Let us assume we already know very well, for example from previous research, that the quality of a study is predictive of its effect size. If this is the case, it makes sense to perform a hierarchical regression: we first include our known predictor `quality`, and then check if `reputation` explains heterogeneity beyond that. When this is true, we can say that journal reputation is indeed associated with higher effects, even if we **control** for the fact that studies in prestigious journals also tend to have a higher quality.
To do this, we use the `rma` function in **{metafor}**. This function runs a random-effects meta-analysis, which is extended to mixed-effects meta-regression models when moderators are added. The `rma` function can take countless arguments, which we can examine by running `?rma` in the _R_ console. Usually, however, we only need to specify a few of them:
* **`yi`**. The column in our data frame in which the effect size of each study is stored.

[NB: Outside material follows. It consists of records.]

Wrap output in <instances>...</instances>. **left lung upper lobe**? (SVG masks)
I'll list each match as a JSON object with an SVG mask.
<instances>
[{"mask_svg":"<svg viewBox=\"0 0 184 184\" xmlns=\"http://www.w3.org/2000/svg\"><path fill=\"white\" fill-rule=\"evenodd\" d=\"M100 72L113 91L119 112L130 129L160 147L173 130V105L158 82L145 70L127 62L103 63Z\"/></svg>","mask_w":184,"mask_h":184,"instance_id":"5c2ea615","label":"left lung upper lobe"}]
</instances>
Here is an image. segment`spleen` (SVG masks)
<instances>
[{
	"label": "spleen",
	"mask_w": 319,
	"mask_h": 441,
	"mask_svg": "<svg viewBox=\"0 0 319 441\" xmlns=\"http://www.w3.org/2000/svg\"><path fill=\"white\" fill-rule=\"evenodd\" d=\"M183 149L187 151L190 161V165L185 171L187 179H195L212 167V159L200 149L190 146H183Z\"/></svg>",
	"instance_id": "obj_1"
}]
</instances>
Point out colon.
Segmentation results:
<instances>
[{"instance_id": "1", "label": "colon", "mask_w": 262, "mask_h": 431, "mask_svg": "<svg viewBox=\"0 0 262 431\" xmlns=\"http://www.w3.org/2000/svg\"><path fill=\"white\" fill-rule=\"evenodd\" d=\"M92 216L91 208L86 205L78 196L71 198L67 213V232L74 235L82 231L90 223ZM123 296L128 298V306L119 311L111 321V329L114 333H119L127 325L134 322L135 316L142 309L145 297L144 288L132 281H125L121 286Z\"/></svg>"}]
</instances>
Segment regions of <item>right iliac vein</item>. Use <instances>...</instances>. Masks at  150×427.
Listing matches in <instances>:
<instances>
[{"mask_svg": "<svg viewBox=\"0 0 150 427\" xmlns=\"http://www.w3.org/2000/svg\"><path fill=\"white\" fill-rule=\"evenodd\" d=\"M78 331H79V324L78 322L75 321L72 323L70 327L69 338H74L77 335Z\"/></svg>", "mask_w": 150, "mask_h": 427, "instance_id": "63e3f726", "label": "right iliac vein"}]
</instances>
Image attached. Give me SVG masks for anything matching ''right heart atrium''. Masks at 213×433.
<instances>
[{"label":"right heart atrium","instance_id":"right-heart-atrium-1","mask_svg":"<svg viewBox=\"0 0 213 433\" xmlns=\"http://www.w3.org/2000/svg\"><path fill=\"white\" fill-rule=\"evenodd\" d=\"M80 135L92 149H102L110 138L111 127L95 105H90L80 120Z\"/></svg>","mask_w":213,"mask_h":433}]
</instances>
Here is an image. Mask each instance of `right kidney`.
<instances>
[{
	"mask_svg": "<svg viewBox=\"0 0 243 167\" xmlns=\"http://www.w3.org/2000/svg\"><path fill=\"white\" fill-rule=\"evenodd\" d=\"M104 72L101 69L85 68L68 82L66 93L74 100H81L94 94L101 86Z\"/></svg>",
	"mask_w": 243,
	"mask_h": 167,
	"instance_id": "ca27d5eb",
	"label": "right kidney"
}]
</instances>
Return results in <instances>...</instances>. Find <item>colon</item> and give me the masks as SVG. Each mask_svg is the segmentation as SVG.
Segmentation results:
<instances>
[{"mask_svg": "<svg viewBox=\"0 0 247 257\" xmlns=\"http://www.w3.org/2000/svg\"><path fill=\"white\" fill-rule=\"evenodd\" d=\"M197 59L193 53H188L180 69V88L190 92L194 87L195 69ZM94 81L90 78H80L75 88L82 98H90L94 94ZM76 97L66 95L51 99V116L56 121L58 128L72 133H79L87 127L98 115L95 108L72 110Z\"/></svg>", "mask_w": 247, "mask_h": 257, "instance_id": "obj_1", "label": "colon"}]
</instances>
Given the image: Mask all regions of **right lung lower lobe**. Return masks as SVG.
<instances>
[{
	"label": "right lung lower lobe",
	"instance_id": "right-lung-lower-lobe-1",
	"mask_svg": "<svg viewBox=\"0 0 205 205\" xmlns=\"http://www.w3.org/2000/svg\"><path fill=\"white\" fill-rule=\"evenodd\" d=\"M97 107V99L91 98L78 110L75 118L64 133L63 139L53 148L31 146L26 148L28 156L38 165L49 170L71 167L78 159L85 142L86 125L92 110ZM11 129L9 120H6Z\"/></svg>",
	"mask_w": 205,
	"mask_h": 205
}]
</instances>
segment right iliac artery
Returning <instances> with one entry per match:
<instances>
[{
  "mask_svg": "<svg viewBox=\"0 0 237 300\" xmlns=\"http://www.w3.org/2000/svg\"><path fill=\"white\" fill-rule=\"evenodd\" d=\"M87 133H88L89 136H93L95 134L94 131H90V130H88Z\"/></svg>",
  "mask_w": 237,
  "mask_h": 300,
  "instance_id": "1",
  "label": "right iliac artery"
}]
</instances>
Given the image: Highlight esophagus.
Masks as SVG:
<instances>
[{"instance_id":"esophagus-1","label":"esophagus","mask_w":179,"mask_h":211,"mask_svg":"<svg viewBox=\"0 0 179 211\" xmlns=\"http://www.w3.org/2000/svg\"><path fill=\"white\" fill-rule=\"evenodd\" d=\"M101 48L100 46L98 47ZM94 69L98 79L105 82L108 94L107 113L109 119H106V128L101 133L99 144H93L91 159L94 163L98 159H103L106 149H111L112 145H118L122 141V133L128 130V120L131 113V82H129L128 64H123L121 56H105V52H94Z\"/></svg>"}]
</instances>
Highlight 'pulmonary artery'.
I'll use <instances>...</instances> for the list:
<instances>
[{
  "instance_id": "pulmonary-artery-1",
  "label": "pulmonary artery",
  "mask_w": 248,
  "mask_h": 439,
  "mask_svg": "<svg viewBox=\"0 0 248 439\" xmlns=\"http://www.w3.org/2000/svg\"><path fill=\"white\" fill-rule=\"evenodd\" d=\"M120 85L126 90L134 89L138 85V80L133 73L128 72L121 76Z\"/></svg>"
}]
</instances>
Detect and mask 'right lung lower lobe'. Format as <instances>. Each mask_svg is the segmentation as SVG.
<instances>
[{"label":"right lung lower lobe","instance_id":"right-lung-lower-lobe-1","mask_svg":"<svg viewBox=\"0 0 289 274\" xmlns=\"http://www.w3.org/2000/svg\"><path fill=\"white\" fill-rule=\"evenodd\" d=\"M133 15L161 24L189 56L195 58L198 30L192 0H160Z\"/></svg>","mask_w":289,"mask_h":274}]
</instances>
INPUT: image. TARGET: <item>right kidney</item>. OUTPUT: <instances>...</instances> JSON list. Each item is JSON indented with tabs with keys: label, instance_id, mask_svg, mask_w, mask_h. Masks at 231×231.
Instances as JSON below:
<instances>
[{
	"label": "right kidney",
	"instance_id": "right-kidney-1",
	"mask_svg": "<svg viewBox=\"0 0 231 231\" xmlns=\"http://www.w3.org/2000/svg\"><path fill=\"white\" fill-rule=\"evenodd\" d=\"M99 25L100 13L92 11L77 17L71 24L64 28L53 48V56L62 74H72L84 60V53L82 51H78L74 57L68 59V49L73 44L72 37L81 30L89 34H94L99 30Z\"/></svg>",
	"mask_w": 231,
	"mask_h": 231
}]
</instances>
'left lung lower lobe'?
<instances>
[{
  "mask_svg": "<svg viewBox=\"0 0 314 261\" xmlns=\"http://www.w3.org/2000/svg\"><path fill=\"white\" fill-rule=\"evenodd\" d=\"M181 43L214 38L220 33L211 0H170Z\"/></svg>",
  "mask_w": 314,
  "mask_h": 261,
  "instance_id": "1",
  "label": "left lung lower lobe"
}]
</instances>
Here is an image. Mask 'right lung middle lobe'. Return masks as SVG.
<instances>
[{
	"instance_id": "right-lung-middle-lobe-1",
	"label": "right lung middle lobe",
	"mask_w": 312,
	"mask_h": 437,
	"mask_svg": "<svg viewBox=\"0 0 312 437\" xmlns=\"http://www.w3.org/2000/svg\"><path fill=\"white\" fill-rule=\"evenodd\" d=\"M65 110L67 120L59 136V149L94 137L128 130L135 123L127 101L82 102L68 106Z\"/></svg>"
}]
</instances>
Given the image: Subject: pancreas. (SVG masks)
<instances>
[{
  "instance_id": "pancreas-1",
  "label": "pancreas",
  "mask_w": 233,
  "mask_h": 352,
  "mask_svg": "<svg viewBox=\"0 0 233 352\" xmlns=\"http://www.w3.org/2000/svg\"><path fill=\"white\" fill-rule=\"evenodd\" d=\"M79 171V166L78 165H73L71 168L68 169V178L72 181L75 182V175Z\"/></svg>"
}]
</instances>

* **`sei`**. The column in our data frame in which the standard error of the effect size of each study is stored.
* **`data`**. The name of the data frame containing all our meta-analysis data.
* **`method`**. The $\tau^2$ estimator we want to use. The codes we can use for this argument are identical to the ones in **{meta}** (e.g. `"REML"` for restricted maximum likelihood). It is advisable to use `"ML"`, because this allows one to compare different meta-regression models later on.
* **`mods`**. This parameter defines our meta-regression model. First, we specify our model with `~` (a tilde). Then, we add the predictors we want to include, separating them with `+` (e.g. `variable1 + variable2`). Interactions between two variables are denoted by an asterisk (e.g. `variable1 * variable2`).
* **`test`**. The test we want to apply for our regression coefficients. We can choose from `"z"` (default) and `"knha"` (Knapp-Hartung method).
First, let us perform a meta-regression using only `quality` as a predictor. We save the results into an object called `m.qual`, and then inspect the output.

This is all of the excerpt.